Category Performance and Economic Divergence
The Thursday report revealed broad-based gains across numerous sectors. Online merchants experienced the strongest growth at 1.9 percent, a surge likely driven by Prime Day promotions. Similarly, automotive dealerships also recorded a 1.9 percent increase. Conversely, gas stations suffered the steepest decline, dropping 5.3 percent, while health and personal care outlets fell by 0.8 percent.
Dining establishments and bars saw only a marginal 0.1 percent uptick, even with the World Cup attracting additional visitors. Department stores mirrored this modest performance with a 0.1 percent gain. These figures reflect a labor market characterized by low unemployment and stable employment conditions. Nevertheless, a notable divergence exists between income groups. Lower-income families are experiencing greater pressure from rising costs and accumulating debt, whereas wealthier households have benefited from a strong equity market.
“A renewed slowdown in spending, however, beckons over the second half of this year,” Oliver Allen, senior US economist at Pantheon Macroeconomics, wrote in an analyst note Thursday.

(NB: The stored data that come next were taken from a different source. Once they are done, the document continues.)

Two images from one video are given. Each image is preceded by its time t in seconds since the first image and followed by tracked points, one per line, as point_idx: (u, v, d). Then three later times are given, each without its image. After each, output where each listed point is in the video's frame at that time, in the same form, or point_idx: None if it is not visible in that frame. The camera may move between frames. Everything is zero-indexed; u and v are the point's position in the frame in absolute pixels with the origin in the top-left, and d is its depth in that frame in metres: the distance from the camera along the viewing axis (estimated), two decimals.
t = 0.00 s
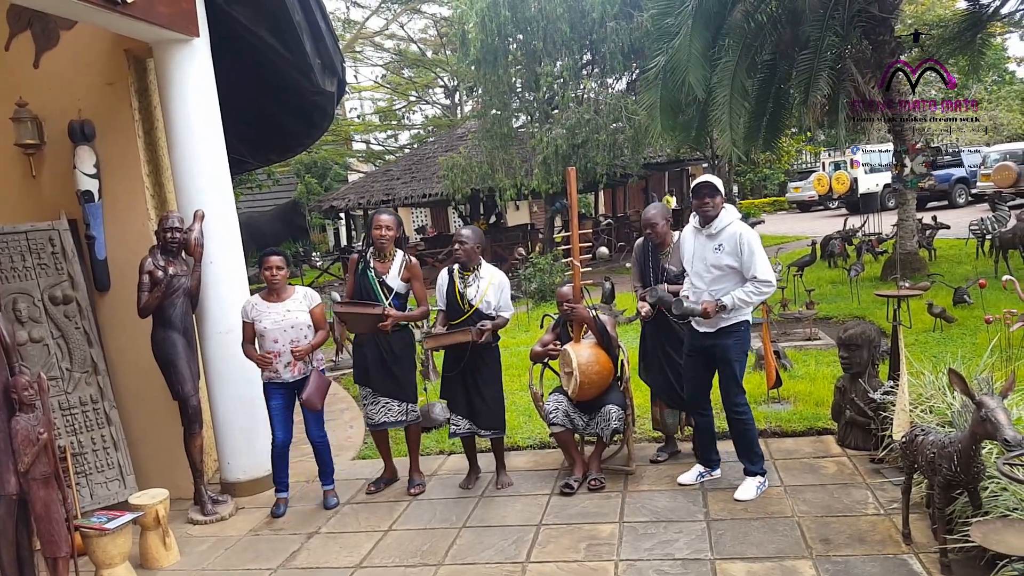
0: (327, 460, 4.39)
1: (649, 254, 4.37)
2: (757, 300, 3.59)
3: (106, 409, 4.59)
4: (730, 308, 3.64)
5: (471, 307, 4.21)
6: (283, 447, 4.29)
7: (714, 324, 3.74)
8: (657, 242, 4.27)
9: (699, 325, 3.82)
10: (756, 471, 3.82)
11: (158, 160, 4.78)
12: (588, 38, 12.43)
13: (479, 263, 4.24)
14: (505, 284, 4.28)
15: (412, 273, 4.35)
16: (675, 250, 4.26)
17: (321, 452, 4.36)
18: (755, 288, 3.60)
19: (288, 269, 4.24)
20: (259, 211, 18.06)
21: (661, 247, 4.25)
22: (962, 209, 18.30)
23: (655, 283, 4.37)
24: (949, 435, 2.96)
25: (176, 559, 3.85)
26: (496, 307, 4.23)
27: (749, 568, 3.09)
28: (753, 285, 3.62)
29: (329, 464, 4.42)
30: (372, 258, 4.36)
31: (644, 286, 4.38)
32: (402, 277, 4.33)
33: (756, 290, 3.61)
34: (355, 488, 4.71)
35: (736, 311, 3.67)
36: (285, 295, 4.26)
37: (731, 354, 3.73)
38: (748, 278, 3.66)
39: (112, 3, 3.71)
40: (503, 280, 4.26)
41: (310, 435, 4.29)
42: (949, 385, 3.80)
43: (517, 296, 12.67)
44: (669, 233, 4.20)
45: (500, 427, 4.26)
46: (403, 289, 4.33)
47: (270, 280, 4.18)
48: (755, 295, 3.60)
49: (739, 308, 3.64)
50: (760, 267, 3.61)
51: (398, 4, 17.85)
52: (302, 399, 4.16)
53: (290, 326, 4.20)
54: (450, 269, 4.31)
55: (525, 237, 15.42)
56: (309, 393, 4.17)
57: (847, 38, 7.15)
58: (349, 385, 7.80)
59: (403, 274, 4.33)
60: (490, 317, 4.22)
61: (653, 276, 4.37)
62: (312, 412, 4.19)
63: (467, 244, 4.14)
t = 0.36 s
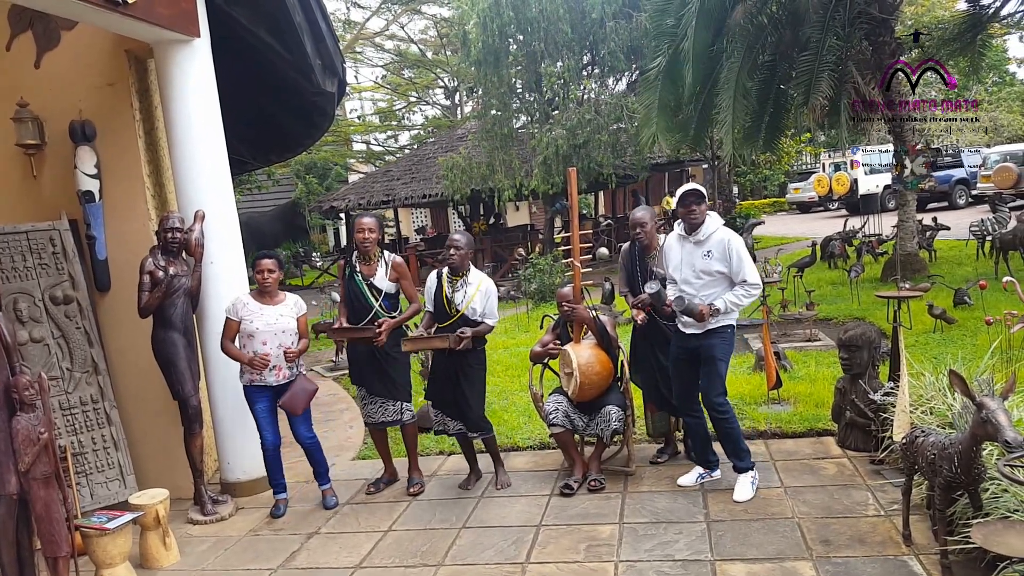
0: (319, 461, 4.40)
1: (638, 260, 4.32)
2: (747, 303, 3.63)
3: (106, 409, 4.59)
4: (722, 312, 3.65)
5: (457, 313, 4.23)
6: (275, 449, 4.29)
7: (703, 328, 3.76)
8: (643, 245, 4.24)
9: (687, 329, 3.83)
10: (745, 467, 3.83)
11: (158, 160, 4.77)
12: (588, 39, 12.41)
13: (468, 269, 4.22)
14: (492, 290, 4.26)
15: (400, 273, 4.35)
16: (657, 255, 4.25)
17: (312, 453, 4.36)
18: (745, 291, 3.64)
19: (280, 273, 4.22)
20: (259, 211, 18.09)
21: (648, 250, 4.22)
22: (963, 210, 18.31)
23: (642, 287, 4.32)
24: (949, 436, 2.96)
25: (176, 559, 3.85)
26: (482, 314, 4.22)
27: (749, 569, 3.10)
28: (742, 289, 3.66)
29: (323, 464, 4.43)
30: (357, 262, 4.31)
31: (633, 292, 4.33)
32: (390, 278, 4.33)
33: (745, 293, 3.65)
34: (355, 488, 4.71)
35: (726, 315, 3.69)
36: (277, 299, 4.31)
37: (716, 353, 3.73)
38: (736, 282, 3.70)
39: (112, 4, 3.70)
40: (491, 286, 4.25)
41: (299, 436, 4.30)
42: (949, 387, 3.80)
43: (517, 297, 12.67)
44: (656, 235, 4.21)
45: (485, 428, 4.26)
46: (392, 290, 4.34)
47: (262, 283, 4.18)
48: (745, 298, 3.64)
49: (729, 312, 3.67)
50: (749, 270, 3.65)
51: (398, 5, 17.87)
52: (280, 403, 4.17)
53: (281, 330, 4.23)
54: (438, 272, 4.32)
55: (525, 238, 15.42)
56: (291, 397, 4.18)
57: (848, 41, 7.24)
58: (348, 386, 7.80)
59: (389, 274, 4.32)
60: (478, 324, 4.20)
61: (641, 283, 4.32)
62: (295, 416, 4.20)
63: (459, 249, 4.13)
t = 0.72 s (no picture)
0: (312, 465, 4.40)
1: (638, 264, 4.33)
2: (749, 303, 3.64)
3: (107, 413, 4.59)
4: (725, 314, 3.65)
5: (460, 317, 4.23)
6: (275, 455, 4.28)
7: (707, 332, 3.75)
8: (644, 251, 4.26)
9: (692, 335, 3.82)
10: (741, 474, 3.82)
11: (160, 165, 4.77)
12: (589, 43, 12.43)
13: (464, 272, 4.23)
14: (490, 290, 4.31)
15: (396, 275, 4.36)
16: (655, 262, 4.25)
17: (308, 457, 4.37)
18: (747, 291, 3.65)
19: (279, 279, 4.23)
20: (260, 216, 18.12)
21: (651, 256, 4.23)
22: (963, 213, 18.32)
23: (645, 292, 4.32)
24: (950, 440, 2.96)
25: (177, 563, 3.84)
26: (484, 315, 4.25)
27: (750, 573, 3.09)
28: (742, 289, 3.67)
29: (313, 469, 4.41)
30: (350, 271, 4.31)
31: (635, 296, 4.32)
32: (386, 281, 4.34)
33: (746, 292, 3.65)
34: (356, 492, 4.70)
35: (729, 317, 3.69)
36: (276, 305, 4.30)
37: (721, 357, 3.74)
38: (736, 283, 3.71)
39: (115, 10, 3.72)
40: (490, 288, 4.28)
41: (297, 440, 4.32)
42: (951, 390, 3.78)
43: (517, 301, 12.67)
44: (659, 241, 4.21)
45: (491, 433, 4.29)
46: (391, 292, 4.35)
47: (261, 289, 4.16)
48: (747, 298, 3.64)
49: (733, 313, 3.66)
50: (748, 270, 3.66)
51: (399, 10, 17.93)
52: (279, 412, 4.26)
53: (282, 336, 4.23)
54: (433, 282, 4.31)
55: (526, 242, 15.44)
56: (288, 407, 4.25)
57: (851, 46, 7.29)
58: (349, 390, 7.80)
59: (386, 277, 4.33)
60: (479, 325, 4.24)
61: (643, 286, 4.32)
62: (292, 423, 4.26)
63: (459, 253, 4.13)
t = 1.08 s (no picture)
0: (326, 467, 4.39)
1: (650, 268, 4.37)
2: (760, 304, 3.59)
3: (108, 416, 4.60)
4: (734, 314, 3.61)
5: (476, 317, 4.23)
6: (283, 457, 4.30)
7: (720, 335, 3.74)
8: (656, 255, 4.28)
9: (705, 338, 3.81)
10: (761, 485, 3.78)
11: (162, 168, 4.78)
12: (590, 47, 12.46)
13: (472, 274, 4.26)
14: (499, 287, 4.35)
15: (408, 276, 4.39)
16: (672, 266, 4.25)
17: (320, 458, 4.36)
18: (758, 291, 3.60)
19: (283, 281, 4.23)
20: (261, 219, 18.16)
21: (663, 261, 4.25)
22: (964, 219, 18.31)
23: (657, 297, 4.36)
24: (951, 446, 2.96)
25: (177, 566, 3.84)
26: (499, 310, 4.28)
27: None
28: (754, 289, 3.62)
29: (329, 471, 4.42)
30: (362, 271, 4.33)
31: (646, 299, 4.38)
32: (399, 282, 4.37)
33: (758, 293, 3.60)
34: (357, 496, 4.70)
35: (740, 317, 3.65)
36: (278, 304, 4.27)
37: (734, 366, 3.72)
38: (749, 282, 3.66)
39: (116, 13, 3.73)
40: (497, 283, 4.32)
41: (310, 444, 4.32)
42: (951, 396, 3.79)
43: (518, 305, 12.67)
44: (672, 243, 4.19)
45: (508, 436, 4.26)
46: (403, 294, 4.37)
47: (264, 291, 4.18)
48: (758, 299, 3.60)
49: (743, 313, 3.62)
50: (760, 269, 3.61)
51: (400, 15, 17.97)
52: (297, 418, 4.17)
53: (287, 335, 4.21)
54: (443, 287, 4.28)
55: (527, 246, 15.45)
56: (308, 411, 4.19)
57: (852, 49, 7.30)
58: (350, 393, 7.81)
59: (399, 278, 4.36)
60: (496, 323, 4.27)
61: (655, 289, 4.37)
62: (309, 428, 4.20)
63: (467, 255, 4.14)
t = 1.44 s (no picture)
0: (334, 467, 4.39)
1: (661, 262, 4.39)
2: (773, 303, 3.54)
3: (111, 417, 4.61)
4: (745, 314, 3.56)
5: (488, 314, 4.22)
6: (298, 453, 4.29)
7: (730, 335, 3.71)
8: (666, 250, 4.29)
9: (715, 336, 3.79)
10: (764, 485, 3.77)
11: (164, 170, 4.79)
12: (591, 48, 12.46)
13: (488, 270, 4.25)
14: (514, 286, 4.32)
15: (418, 279, 4.39)
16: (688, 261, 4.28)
17: (330, 458, 4.37)
18: (771, 289, 3.55)
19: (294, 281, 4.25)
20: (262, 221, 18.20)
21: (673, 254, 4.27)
22: (966, 218, 18.27)
23: (666, 292, 4.37)
24: (954, 445, 2.95)
25: (180, 567, 3.84)
26: (510, 310, 4.25)
27: None
28: (767, 288, 3.58)
29: (335, 471, 4.42)
30: (375, 268, 4.34)
31: (655, 294, 4.39)
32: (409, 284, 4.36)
33: (771, 292, 3.56)
34: (360, 497, 4.70)
35: (752, 317, 3.62)
36: (290, 304, 4.26)
37: (745, 366, 3.69)
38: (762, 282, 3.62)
39: (118, 15, 3.74)
40: (512, 283, 4.29)
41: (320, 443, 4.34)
42: (954, 395, 3.80)
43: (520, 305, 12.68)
44: (680, 240, 4.21)
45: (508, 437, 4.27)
46: (411, 296, 4.35)
47: (275, 291, 4.19)
48: (771, 298, 3.55)
49: (756, 312, 3.58)
50: (773, 268, 3.57)
51: (402, 16, 17.98)
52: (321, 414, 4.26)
53: (297, 335, 4.22)
54: (458, 280, 4.31)
55: (528, 246, 15.44)
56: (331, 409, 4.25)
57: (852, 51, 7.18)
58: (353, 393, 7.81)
59: (409, 280, 4.35)
60: (506, 323, 4.24)
61: (664, 286, 4.38)
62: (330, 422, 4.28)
63: (482, 250, 4.15)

Allen warned that the temporary boost from tax refunds has diminished, leaving consumers more vulnerable to income shocks caused by elevated fuel costs. The American shopper’s continued willingness to spend provides optimism for broader economic expansion. The Federal Reserve Bank of Atlanta projects that gross domestic product exceeded 1 percent during the second quarter. However, uncertainty remains regarding future spending patterns, particularly if ongoing geopolitical tensions in the Middle East prevent energy prices from returning to pre-conflict levels. This K-shaped economic dynamic, where different segments of society experience varying levels of prosperity, will likely influence policy decisions in the months ahead.